===== GIVEN DATA =====
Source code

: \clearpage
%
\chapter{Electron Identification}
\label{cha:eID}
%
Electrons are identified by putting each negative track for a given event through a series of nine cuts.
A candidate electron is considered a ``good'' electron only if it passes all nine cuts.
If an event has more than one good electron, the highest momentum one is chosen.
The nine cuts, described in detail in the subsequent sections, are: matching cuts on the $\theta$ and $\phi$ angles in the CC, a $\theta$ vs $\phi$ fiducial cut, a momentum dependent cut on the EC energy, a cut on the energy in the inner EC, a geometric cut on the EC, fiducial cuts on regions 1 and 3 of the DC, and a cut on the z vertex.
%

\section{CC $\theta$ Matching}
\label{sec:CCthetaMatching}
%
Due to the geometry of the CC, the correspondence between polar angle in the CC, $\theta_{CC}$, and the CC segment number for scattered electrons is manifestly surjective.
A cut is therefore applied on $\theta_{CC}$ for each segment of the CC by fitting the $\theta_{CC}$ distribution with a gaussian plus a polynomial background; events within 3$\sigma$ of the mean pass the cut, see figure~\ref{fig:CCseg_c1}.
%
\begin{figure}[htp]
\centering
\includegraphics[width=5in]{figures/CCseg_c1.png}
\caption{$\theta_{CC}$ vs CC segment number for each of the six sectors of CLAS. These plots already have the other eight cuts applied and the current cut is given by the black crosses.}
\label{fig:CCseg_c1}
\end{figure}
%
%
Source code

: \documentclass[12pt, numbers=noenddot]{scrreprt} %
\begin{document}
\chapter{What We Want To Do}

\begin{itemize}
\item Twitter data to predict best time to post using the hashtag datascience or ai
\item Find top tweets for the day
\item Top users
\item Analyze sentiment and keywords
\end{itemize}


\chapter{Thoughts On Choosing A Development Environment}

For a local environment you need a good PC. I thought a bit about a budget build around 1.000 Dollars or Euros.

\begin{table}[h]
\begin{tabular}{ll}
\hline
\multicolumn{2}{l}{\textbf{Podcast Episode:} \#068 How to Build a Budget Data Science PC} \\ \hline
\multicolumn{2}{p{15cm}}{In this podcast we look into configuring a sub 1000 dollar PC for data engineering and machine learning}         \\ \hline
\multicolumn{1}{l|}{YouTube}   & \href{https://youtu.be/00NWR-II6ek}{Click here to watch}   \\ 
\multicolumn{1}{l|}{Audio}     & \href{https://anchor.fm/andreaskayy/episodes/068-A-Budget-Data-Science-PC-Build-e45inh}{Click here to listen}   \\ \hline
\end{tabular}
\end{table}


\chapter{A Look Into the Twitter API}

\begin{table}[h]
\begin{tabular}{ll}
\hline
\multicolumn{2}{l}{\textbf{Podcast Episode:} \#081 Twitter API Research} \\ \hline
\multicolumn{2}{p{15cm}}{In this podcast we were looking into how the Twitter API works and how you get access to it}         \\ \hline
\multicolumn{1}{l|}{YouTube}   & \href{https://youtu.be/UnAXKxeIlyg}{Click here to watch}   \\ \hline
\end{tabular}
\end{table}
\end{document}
=====
TASK OBJECTIVE
Please copy out every line of the preceding listing that carries "YouTube".

FINAL ANSWER
\multicolumn{1}{l|}{YouTube}   & \href{https://youtu.be/00NWR-II6ek}{Click here to watch}   \\ 
\multicolumn{1}{l|}{YouTube}   & \href{https://youtu.be/UnAXKxeIlyg}{Click here to watch}   \\ \hline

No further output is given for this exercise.